Gravierendste Konsequenz: Vorstände "vergessen" mit der Zeit ihre Hauptaufgabe. Statt Zielfestlegung und strategischer Führung tappen Vorstände in die so genannte "Aktivitätenfalle". Sie beschäftigen sich mit Banalitäten. Vorstände machen sich selbst und dem Verein das Leben schwer.

 

In vielen Vorständen herrscht kein Klima, in dem Meinungsverschiedenheiten offen und sachlich ausgetragen werden können, abweichende Meinungen zugelassen, ja bewusst gesucht werden - ganz im Gegenteil. Oft fehlt der Mut zum Widerspruch.

 

Die Qualität der Vorstandsarbeit lebt von der Meinungsvielfalt. Vor allem der Vorstandsvorsitzende muss eine tolerante Haltung ausstrahlen und Kontroversen fördern.

 

Vorstände müssen sich zu Teams entwickeln

 

Viele Vorstände scheitern deswegen, weil es ihnen nicht gelingt, zu einem starken Team zu wachsen.
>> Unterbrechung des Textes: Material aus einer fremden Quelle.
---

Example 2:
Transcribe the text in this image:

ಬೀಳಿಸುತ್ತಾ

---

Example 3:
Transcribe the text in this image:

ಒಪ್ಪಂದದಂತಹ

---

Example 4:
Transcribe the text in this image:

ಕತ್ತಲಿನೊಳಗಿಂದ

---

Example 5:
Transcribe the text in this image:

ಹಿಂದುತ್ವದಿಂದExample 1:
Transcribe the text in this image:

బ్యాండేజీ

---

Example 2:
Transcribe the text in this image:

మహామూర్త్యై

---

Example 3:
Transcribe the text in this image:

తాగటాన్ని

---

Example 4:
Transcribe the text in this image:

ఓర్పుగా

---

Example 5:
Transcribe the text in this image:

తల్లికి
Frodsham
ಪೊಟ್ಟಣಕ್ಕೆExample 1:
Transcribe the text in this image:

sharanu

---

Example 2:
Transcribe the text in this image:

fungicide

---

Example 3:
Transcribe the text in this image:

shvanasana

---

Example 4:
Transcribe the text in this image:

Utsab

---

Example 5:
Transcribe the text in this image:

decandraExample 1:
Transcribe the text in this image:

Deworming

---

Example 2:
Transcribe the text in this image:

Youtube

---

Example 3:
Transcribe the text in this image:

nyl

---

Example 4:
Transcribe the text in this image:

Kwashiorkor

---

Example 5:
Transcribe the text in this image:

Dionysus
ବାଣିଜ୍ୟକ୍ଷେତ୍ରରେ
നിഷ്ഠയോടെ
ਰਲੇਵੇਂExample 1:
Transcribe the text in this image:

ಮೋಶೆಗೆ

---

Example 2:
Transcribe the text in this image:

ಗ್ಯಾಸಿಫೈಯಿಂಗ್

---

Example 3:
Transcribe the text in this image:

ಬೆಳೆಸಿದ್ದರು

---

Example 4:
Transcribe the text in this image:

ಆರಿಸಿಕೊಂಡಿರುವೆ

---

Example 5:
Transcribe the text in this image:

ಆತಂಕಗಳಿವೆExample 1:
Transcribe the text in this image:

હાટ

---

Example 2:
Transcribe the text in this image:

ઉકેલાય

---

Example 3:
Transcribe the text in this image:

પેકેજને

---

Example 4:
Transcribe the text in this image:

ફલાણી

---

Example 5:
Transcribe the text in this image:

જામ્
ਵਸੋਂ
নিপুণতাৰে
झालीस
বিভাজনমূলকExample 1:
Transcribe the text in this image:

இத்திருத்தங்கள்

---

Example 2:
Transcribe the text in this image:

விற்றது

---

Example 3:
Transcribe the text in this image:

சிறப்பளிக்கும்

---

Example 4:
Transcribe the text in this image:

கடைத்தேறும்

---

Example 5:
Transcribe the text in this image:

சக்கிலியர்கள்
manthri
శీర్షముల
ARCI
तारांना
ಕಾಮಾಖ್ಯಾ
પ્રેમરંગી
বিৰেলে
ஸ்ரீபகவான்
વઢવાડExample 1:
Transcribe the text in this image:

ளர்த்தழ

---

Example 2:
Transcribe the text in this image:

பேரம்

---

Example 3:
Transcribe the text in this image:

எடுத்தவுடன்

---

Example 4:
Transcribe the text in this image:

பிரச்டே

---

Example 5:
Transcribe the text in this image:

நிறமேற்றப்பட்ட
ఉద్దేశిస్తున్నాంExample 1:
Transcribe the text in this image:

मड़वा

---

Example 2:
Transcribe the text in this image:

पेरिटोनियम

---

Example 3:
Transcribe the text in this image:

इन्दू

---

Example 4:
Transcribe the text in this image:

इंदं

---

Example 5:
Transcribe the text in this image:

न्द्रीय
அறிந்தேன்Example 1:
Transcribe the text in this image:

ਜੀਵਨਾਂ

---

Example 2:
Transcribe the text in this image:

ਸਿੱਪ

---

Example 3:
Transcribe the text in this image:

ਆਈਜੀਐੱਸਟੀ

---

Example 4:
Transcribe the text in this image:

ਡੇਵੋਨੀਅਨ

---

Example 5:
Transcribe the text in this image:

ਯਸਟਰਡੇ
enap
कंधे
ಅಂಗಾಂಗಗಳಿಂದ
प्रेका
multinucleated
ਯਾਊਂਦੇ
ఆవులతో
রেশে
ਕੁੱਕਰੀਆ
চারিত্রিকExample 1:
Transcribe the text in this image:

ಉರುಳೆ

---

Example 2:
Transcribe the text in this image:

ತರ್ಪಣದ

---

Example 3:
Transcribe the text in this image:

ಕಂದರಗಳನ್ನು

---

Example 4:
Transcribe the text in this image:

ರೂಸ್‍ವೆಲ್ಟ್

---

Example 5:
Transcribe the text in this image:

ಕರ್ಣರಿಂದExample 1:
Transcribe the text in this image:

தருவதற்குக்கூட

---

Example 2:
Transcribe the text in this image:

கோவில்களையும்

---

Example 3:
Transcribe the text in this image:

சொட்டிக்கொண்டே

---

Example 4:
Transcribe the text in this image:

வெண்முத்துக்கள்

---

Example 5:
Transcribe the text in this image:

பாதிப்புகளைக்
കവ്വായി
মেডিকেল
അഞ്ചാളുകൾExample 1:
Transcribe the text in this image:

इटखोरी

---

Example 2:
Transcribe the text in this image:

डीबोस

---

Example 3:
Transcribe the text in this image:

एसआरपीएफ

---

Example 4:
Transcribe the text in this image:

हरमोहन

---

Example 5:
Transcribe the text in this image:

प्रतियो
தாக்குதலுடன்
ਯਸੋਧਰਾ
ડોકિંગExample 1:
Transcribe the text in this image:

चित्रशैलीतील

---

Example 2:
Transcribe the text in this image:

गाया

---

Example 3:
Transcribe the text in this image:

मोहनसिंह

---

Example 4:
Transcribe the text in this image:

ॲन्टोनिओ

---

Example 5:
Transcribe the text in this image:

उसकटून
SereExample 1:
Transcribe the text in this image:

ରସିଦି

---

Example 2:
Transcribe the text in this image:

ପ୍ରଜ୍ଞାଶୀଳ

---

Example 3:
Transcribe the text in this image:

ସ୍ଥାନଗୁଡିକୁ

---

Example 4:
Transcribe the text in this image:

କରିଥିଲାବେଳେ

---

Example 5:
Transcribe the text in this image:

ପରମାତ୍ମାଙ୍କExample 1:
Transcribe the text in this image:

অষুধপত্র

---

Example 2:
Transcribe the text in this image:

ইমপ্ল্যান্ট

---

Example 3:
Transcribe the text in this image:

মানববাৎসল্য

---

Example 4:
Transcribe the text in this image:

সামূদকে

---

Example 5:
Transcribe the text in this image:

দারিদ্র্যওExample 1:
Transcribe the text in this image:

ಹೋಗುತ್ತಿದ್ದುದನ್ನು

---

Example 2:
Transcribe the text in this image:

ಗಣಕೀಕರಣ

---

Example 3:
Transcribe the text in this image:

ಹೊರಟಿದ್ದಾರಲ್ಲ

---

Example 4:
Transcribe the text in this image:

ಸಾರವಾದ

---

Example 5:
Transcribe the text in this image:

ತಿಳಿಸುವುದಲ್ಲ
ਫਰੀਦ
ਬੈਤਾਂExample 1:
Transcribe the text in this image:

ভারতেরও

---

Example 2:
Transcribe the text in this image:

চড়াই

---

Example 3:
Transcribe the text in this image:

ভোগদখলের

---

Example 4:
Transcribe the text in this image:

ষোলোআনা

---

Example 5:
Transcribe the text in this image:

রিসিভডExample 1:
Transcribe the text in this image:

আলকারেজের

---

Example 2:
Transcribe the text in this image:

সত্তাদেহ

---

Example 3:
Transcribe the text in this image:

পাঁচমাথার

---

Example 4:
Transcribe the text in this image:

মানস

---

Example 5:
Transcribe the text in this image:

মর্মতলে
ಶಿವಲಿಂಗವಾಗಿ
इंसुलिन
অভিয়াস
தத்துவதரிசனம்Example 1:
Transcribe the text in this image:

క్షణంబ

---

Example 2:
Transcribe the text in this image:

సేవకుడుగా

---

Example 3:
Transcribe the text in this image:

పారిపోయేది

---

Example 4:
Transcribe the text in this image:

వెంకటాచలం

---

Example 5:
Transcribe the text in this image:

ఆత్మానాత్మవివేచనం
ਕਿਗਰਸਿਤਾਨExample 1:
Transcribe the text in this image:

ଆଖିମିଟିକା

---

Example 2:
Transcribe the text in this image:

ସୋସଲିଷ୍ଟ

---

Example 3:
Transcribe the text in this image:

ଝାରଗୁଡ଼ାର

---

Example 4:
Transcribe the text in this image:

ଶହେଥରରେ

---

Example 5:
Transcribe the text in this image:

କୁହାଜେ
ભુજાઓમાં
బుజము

Vorstandsarbeit ist Gruppenarbeit, und hier liegt ihre Chance - aber auch ihr Risiko.

 

Ein in sich uneiniger, unklarer, gar zerstrittener Vorstand wird hier leicht übermächtigt, zum Schaden für den ganzen Verein. Die tatsächliche Autorität eines Vorstandes hängt jedenfalls direkt von der Gruppendynamik im Vorstand selber ab.

 

Und wie wird aus einer Sammlung frisch gewählter Individualisten ein schlagkräftiges Team?

 

Vorstände müssen wissen, worum es geht

 

Vorständen fehlt oft jegliches Gefühl dafür, worum es eigentlich bei der Vereins- oder Verbandsentwicklung geht. Obwohl Vorstände für das langfristige Wohlergehen des Vereins verantwortlich sind, sind Vorstandsmitglieder zumeist unsicher oder uneinig darüber, wie der Erfolg oder Fortschritt eines Vereins beobachtet und überprüft werden sollen.

 

Vorstände müssen lernen, was wichtig ist, was man beobachten und kontrollieren muss.

 

Sie müssen lernen, welches die zentralen Indikatoren sind, mit deren Hilfe die gegenwärtige Lage des Vereins faktenorientiert und objektiv eingeschätzt werden kann - auf die es also ankommt.

 

Vorstände müssen bereit sein, zu lernen

 

Dies ist vielleicht die wichtigste aller Erfolgsvoraussetzungen. Vorstandsmitglieder sind aber selbst oft der Auffassung, dass sie schon versiert genug sind, genug wissen, und keine Fortbildung oder keine Schulung nötig haben.

 

Gute Vorstände waren fast nie von Anfang an gut.

 

Fast immer war ein Vorstand, der später zu einem exzellenten Team geworden ist, zunächst nicht mehr als eine Ansammlung ganz verschiedener Individuen. Und es braucht viel Zeit.

 

Ein Vorstand ist insofern natürlicherweise eine " lernende Organisation " - eine Gruppe von Menschen, die erst mit der Zeit die Fähigkeit entwickelt, diejenigen Ergebnisse zu erzielen, die sie erzielen will.